Search code examples
pythonpython-docx

Best way to handle images in header/footer when replacing paragraph.text? Python-docx


I have a tool that find/replaces for a bulk amount of documents. Here is the code for this:

        # Find the index of the find_text (case-insensitive)
        index = paragraph.text.lower().find(find.entryWord.lower())

        # Calculate the end of the substring to be replaced
        end_index = index + len(find.entryWord)

        # Create the modified paragraph
        modified_paragraph = (
            paragraph.text[:index]
            + paragraph.text[index:end_index]
            .lower()
            .replace(find.entryWord.lower(), replace.entryWord)
            + paragraph.text[end_index:]
        )

        paragraph.text = modified_paragraph

This works well, it is just when I have an image in the paragraph that I'm working on, that it deletes the image. This happens when I set paragraph.text = modified_paragraph.
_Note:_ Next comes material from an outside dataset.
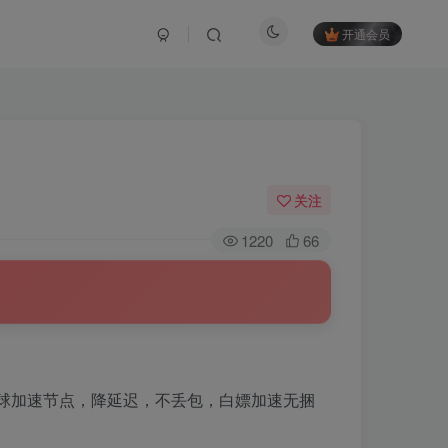
开通会员
关注
1220
66
，全球加速节点，降延迟，不丢包，白嫖加速无捆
To my question, is there any better way to handle images that are in the same paragraph as text that I'm looking to change?

Note: I know of runs within python-docx, but they are extremely inconsistent with how words get broken up so I would prefer to avoid using those if I can.


Solution

  • There are no easy answers to this problem, they all involve working at and below the run level. But a few things that would be helpful to understand:

    1. An image is enclosed within a w:drawing element and those occur as a child of run.
    2. You can iterate the "inner-content" of a run to discover Drawing objects, which are the proxy for a w:drawing element.
    3. When you call Paragraph.text, all the existing run elements are removed from the paragraph. They are not, however, automatically deleted. They just wait around for garbage-collection once the last reference to them goes out of scope.

    So a potential approach is to:

    1. detect the run that contains the drawing
    2. replace the paragraph text
    3. re-add the run containing the drawing

    This will entail working at the XML level for certain steps, so things like paragraph._p.append(run._r) if you're familiar with that sort of thing from other python-docx questions and answers.